Édouard de Laboulaye, Frédéric Bartholdi, Alexandre Eiffel, Joseph Pulitzer and Emma Lazarus

  • Édouard de Laboulaye conceived of the idea of the statue of “Liberty Enlightening the World”, which is the official name of the Statue of Liberty.
  • Frédéric Bartholdi was the sculptor who designed and sculpted the statue.
  • Alexandre Eiffel built the iron skeleton that supports the statue.  (Of course,  he is most famous for the Eiffel Tower in Paris).
  • Joseph Pulitzer popularised the project and raised money for the pedestal in the American Pedestal Fund campaign.
  • Emma Lazarus is famous for writing “The New Colossus”, the final lines of which are engraved on a plaque on the pedestal of the Statue.  The sonnet was commissioned as part of the efforts to raise money for the pedestal and you are sure to recognise parts of it: “Give me your tired, your poor, your huddled masses yearning to breathe free”.

As I walked around to the front of the statue, the clouds parted and there was a burst of sunshine.  I was so pleased!  It didn’t last long but I was happy with the photos I got.

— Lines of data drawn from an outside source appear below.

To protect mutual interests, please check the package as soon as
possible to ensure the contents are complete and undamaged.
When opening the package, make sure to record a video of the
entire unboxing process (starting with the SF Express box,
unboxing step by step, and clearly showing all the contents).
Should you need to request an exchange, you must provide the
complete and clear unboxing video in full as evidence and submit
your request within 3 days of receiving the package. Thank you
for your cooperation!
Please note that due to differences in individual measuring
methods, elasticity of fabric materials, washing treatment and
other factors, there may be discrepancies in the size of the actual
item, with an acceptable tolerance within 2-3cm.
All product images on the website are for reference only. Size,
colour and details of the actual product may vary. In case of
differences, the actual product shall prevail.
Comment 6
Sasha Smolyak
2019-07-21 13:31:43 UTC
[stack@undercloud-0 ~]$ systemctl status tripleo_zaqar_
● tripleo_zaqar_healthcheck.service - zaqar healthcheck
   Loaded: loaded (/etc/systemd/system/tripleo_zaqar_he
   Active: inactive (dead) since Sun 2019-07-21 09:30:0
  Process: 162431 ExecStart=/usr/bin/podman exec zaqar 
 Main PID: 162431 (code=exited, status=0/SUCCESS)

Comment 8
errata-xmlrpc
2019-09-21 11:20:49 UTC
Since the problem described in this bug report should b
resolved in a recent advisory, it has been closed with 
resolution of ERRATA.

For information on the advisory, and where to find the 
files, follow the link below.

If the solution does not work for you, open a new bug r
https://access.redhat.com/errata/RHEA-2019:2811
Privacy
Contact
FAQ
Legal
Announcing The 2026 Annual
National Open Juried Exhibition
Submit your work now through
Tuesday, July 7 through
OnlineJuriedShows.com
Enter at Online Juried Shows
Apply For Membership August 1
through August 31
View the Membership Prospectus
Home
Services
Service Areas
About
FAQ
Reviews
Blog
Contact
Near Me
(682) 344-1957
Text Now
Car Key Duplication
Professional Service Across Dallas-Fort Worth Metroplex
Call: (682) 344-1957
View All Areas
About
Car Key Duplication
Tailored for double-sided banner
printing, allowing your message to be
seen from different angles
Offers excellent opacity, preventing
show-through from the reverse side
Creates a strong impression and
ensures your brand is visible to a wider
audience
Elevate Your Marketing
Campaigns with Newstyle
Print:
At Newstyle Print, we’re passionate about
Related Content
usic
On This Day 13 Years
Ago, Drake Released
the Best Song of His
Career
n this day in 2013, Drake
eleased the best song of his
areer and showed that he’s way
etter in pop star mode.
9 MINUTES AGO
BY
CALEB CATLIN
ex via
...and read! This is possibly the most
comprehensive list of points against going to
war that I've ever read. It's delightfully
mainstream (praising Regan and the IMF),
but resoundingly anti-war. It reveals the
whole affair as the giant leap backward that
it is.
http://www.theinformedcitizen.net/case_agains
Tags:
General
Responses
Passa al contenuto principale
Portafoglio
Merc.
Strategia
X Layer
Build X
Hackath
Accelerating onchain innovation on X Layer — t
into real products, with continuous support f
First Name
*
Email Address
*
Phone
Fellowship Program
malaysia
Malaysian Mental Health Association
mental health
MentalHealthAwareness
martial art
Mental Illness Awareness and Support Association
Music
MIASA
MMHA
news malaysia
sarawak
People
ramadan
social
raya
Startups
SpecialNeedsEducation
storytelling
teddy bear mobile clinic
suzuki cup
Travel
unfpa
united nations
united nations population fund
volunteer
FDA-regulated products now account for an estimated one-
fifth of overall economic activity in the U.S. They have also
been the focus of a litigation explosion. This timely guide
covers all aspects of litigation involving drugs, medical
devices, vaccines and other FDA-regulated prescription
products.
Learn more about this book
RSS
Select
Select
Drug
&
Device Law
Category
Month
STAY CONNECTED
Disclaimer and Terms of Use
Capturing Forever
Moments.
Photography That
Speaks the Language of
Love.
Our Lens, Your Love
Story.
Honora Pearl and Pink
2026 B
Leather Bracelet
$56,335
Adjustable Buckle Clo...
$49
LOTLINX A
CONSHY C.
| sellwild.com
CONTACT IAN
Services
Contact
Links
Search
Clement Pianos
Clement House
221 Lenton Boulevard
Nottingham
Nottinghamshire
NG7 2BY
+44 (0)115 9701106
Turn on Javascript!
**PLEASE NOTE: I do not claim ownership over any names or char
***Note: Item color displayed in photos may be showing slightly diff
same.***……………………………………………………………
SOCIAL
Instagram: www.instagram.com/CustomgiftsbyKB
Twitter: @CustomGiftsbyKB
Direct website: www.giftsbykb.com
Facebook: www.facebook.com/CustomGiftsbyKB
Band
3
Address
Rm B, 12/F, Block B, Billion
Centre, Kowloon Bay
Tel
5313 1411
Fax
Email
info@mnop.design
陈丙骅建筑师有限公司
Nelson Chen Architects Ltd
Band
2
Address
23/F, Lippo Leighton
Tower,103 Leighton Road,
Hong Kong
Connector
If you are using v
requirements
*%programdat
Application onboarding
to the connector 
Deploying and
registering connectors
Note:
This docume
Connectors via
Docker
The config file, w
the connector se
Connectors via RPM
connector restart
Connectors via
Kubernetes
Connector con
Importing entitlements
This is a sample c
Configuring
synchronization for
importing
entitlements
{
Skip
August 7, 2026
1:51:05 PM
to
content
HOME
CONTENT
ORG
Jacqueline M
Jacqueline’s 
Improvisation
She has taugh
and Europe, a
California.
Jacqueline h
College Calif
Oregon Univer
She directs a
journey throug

I learned quite a few interesting points about the Statue.  She is made of copper and weathering has turned her the green colour she is today.  There are 310 pieces of shaped copper that make up her body and the copper sheets are only as thin as two pennies.  Her torch represents enlightenment and the notion that law and reason develop through scholarly pursuits in democratic society. 

The seven spikes on her crown represent the seven continents and she gazes towards the old world, the world of emperors and kings.  The inscription on her tablet reads “July IV, MDCCLXXVI” which is the date the declaration of independence was signed (July 4th, 1776).

The cloak of the statue was meant to bring to mind the Roman goddess of liberty, Libertas.  Her feet are actually stepping forwards as if she might step off the pedestal.  This is to represent the idea of progress, moving forward, breaking the shackles.  Finally, her facial features show strength and determination.  Shoo!  I will never take the Statue for granted again!  This is such a rich source of idealism and symbolism – it really is amazing!

I then hopped onto the ferry again and went off to Ellis Island.

Ellis Island was one of the best experiences of my whole trip by far.  Ellis Island is “the symbol of American immigration and the immigration experience” according to their website and while the Statue would have been the first thing immigrants saw as they entered new York harbour, they would have spent the most important part of their immigration experience at Ellis Island.

I spent a long time going through the full exhibition at Ellis Island, reading up on the immigrants’ experiences and the psychological and physical tests that they would have taken. 

Actual immigrants' luggage

As I walked up the stairs and into the Registry Room, I was quite awed and almost had tears in my eyes.  It was a strangely touching experience which was greatly enhanced by taking the audio tour that came free with my CityPass ticket.  By the way, if you ever have the opportunity, I’d always recommend taking audio tours.  You don’t have to listen to them if they are bad but they are often really informative. 

The Registry Room

The Hearing Room and samples of foreign currency that the immigrants brought with them

All told, the exhibition at Ellis Island is fantastic with loads of artefacts and pieces of real New York history.  They stopped using Ellis Island as the main facility for immigrants entering the US in 1954 but visiting Ellis Island makes it all seem so real. Don’t be tempted to miss it out!